Extracto original =
Nadie entiende la muerte, nadie la puede explicar. Muchos han tratado aproximarse al concepto, a cómo es la vida eterna, a qué se siente… Nadie conoce la muerte ni llegará nunca a conocerla, pues saber de ella implica estar vivo y, una vez muerto, uno sólo puede formar parte de ella, sin posibilidad de retorno para contarlo.
Cuando uno es pequeño ignora por completo esta realidad. La muerte es un suceso que únicamente ocurre en las películas. Algo que le ocurre a “los malos” porque, como nos decía mi madre cuando nos veía nerviosas al filo del sofá durante una película de intriga: los buenos nunca mueren. La primera y más grande mentira que jamás me han contado; principalmente porque la muerte nos llega a todos. Tarde o temprano. E igual que un niño no sabe comprenderlo, los adultos tampoco.
De niño te explican que Fulanito se ha marchado, que ha subido al cielo y está con Dios o que, simplemente, ya no está. Puf, se ha esfumado. La sensación es extraña, como si tu cuerpo se quedase en stand by, esperando el regreso de esa persona eternamente. Aguardar el regreso de alguien que sabes que no va a volver es desesperante. No obstante, nunca dejas de esperar. La notificación de una muerte cuando eres adulto es como si sacasen del horno una tarta completamente nueva jamás probada. Pero su olor, ese olor resulta extrañamente familiar. Una ausencia jamás experimentada que resulta irreal aunque, de alguna manera, también familiar. Algo que no terminas de asimilar. Y aún así toca hacer tu vida como si nada, seguir adelante acompañado de esa sensación de “volveremos a vernos” aún sabiendo que no.

Registros proporcionados =
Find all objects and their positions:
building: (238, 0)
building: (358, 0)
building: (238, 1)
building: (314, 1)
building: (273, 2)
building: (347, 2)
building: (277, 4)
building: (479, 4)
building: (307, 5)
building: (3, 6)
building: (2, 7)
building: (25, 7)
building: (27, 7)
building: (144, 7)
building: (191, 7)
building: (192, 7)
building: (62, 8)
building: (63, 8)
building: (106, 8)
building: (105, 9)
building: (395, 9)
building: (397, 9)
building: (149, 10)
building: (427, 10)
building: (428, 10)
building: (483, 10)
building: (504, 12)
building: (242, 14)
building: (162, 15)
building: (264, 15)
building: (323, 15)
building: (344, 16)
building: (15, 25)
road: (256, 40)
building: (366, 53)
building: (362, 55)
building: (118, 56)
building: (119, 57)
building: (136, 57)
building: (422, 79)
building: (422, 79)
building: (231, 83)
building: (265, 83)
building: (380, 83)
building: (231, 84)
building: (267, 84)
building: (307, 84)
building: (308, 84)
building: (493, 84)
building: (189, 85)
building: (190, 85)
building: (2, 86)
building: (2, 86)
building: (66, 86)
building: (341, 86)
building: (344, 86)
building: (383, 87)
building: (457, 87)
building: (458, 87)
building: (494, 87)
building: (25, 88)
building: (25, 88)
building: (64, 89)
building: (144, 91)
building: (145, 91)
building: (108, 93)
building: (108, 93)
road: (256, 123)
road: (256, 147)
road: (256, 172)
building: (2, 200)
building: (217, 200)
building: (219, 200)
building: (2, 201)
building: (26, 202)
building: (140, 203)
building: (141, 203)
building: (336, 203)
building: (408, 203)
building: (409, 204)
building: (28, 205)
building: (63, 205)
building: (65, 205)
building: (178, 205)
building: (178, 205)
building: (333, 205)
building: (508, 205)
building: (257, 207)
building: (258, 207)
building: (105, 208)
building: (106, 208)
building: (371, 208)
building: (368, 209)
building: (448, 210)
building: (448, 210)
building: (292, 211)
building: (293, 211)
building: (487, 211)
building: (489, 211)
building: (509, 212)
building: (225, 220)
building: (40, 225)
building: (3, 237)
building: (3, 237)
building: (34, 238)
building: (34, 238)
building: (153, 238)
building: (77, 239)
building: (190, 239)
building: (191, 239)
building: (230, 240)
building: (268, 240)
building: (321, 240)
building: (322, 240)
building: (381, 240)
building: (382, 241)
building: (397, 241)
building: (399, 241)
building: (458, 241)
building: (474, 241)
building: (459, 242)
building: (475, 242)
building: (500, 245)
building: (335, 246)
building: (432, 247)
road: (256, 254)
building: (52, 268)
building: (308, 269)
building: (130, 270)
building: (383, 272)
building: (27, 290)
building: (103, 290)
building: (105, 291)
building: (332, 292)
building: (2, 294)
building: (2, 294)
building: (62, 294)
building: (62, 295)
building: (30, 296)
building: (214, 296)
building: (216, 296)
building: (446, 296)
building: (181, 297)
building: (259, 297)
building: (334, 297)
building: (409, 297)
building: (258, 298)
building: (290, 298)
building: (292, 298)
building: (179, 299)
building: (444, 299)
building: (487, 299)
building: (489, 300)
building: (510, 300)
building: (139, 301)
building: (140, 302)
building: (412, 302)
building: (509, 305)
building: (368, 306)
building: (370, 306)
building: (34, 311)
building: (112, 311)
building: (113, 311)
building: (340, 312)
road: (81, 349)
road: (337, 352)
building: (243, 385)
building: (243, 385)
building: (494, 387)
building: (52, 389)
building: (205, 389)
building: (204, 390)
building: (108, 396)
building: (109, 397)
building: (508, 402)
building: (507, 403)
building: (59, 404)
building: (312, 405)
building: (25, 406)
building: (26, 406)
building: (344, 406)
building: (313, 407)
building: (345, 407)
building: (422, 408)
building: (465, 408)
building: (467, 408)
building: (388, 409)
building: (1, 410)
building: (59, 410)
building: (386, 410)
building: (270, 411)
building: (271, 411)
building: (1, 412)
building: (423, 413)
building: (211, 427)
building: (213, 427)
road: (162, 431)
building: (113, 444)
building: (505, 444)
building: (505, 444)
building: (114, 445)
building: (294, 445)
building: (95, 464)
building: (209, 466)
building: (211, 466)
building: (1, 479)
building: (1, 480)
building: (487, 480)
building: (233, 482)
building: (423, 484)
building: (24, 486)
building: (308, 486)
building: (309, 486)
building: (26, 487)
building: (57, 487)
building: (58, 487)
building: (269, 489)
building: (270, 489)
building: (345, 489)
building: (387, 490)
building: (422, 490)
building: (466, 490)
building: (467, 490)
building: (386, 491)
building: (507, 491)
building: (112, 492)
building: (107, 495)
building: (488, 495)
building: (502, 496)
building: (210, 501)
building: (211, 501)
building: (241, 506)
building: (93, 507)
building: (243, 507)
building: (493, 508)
...
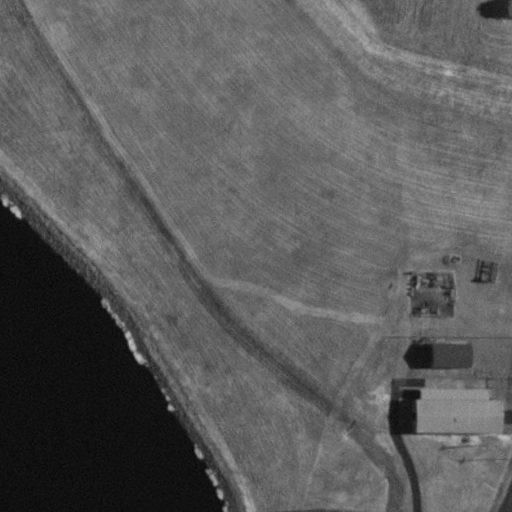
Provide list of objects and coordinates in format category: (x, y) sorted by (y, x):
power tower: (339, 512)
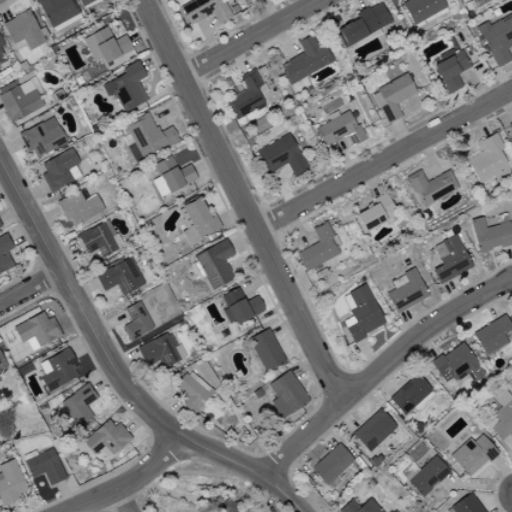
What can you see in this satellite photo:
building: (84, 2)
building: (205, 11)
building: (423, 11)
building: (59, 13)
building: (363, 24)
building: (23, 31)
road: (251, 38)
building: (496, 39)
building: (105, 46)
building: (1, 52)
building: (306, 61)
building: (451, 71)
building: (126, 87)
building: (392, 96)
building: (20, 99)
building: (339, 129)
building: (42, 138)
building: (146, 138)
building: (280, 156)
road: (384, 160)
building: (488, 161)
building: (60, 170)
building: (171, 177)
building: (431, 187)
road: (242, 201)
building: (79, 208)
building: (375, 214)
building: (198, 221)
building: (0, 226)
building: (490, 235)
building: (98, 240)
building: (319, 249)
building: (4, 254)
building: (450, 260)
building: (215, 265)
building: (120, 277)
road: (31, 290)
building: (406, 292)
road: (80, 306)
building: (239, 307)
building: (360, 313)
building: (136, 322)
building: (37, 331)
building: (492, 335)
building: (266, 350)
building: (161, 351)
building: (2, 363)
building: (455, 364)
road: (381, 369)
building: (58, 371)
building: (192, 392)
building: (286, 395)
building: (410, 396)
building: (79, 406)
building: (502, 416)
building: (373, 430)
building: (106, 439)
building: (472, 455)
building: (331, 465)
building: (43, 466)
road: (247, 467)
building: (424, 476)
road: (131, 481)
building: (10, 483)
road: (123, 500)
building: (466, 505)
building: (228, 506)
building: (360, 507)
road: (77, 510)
---
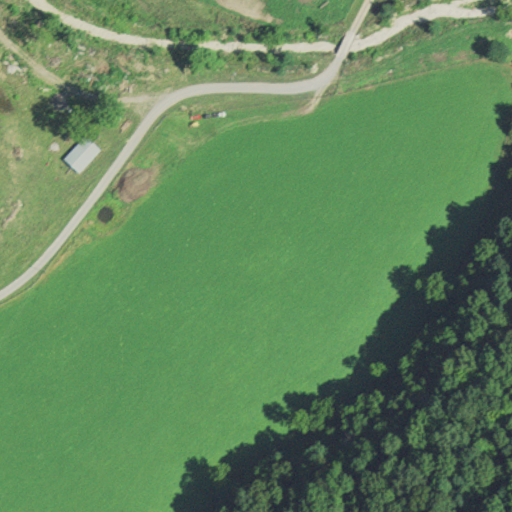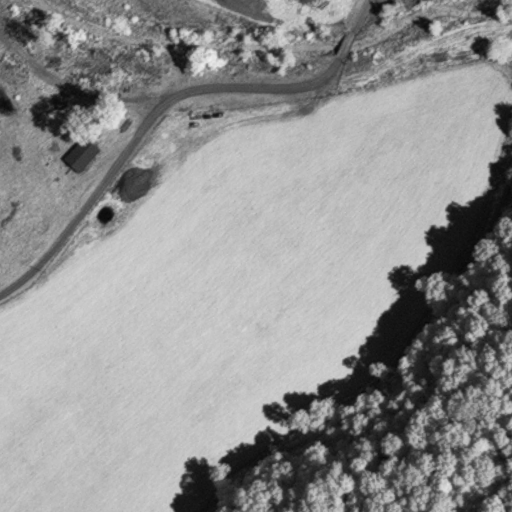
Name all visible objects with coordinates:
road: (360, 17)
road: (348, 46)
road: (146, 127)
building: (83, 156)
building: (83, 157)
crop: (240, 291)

Objetivo del ejercicio = Prosigue el texto de arriba sobre la muerte a partir de su última oración, con el mismo tono.

Resultado esperado =
Los pilares que nos enseñan cuando somos pequeños se derrumban cuando la muerte llama a la puerta. De nada sirve ser bondadoso, cariñoso, solidario ni compasivo porque a esas personas también les llega la hora. No es cierto eso de que los buenos nunca mueren. De hecho, haciéndome mayor, me doy cuenta de que la vida es una injusticia generalizada y, en muchas ocasiones es la puerta de estas personas a la que la muerte decide llamar primero. Cuando veo esta realidad caigo en la cuenta de que es inevitable caer en el nihilismo o en un fatídico existencialismo. Que se vacíe nuestro interior y se muera todo lo que creíamos perenne. Leí una vez un fragmento que escribió Leila Guerreiro que decía lo siguiente: “Pero sé que lo que se queda puede perderse aunque uno no se vaya lejos porque la cercanía no garantiza nada: todo puede morir, desvanecerse, abandonar”. ¿Cómo evitar ese vacío interior tan amenazante? ¿Esa tristeza capaz de consumirnos?
Hablaba hace unos días con unas amigas sobre la forma en la que la fe nos alivia de este dolor, de esta espera incesante que nos mantiene en vilo hasta que nos llega la hora. La fe como piedra que sostiene lo que nos resta de realidad, lo que nos resta de tiempo pensando y reflexionando acerca de lo que es la muerte y a dónde van los seres queridos que ya no están con nosotros. Conozco a tantísimas personas que han dado testimonio de que la Resurrección de Jesús fue y es real. Y no Resurrección tipo zombie, se levanta el cadáver; que eso no es.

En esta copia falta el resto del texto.